Context around a specific patient determines real-world impact. Isotretinoin has 7 total documented interactions on file in this dataset, and Norethindrone has 10. Each additional medication compounds the interaction surface, which is why pharmacists run full-profile checks rather than evaluating one pair at a time. FDA-derived guidance for this pair is: You can take these medications together as prescribed. Timing of doses, renal and hepatic function, age, and other concurrent prescriptions all shape whether a labeled interaction matters clinically.
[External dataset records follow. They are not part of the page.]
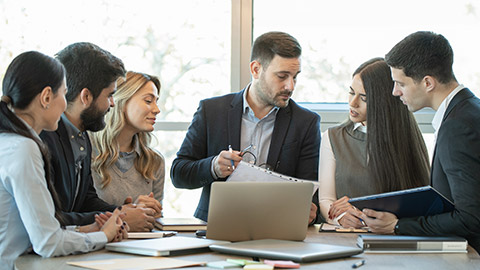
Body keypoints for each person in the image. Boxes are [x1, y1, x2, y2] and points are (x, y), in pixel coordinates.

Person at [171, 31, 321, 224]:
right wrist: (213, 167)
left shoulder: (306, 122)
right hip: (216, 227)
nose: (290, 86)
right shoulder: (212, 111)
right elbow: (178, 174)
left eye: (295, 77)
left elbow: (311, 190)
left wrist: (310, 211)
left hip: (278, 230)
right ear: (256, 69)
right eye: (282, 76)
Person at [0, 51, 127, 270]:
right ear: (47, 97)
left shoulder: (10, 141)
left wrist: (86, 230)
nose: (65, 104)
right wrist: (103, 237)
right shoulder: (24, 148)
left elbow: (36, 231)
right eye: (64, 93)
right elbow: (47, 243)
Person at [357, 31, 480, 253]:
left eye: (400, 83)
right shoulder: (470, 110)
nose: (395, 92)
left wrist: (397, 226)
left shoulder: (457, 127)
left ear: (428, 83)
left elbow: (470, 218)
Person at [40, 42, 156, 231]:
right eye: (110, 95)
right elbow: (50, 218)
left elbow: (86, 200)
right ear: (86, 97)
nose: (112, 104)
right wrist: (121, 218)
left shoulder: (81, 135)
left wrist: (123, 210)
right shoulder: (44, 139)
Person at [318, 58, 430, 228]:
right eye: (351, 92)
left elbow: (420, 200)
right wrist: (339, 217)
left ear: (383, 102)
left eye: (363, 98)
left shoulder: (406, 138)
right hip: (348, 235)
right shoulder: (333, 138)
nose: (352, 102)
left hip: (395, 236)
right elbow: (326, 199)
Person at [90, 71, 164, 217]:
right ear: (122, 102)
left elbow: (155, 221)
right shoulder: (86, 150)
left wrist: (147, 213)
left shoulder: (155, 161)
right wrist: (127, 213)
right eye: (148, 101)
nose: (157, 110)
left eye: (156, 101)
An interaction flag is not a verdict. A large share of labeled interactions are managed routinely in clinical practice, the fix may be as simple as spacing doses or adding a monitoring test. Others require the prescriber to choose a different medication entirely. This page surfaces FDA-sourced labeling and openFDA data for educational purposes only; it is not medical advice and cannot account for your full clinical picture. Never start, stop, or adjust either Isotretinoin or Norethindrone based on a web page, speak with your prescriber or pharmacist before making any change.
Sources: FDA Drug Labels (SPL) via openFDA (2026). This is for informational purposes only and is not medical advice. Always consult your healthcare provider about drug interactions.
Read our methodology - how this data is sourced, computed, and verified.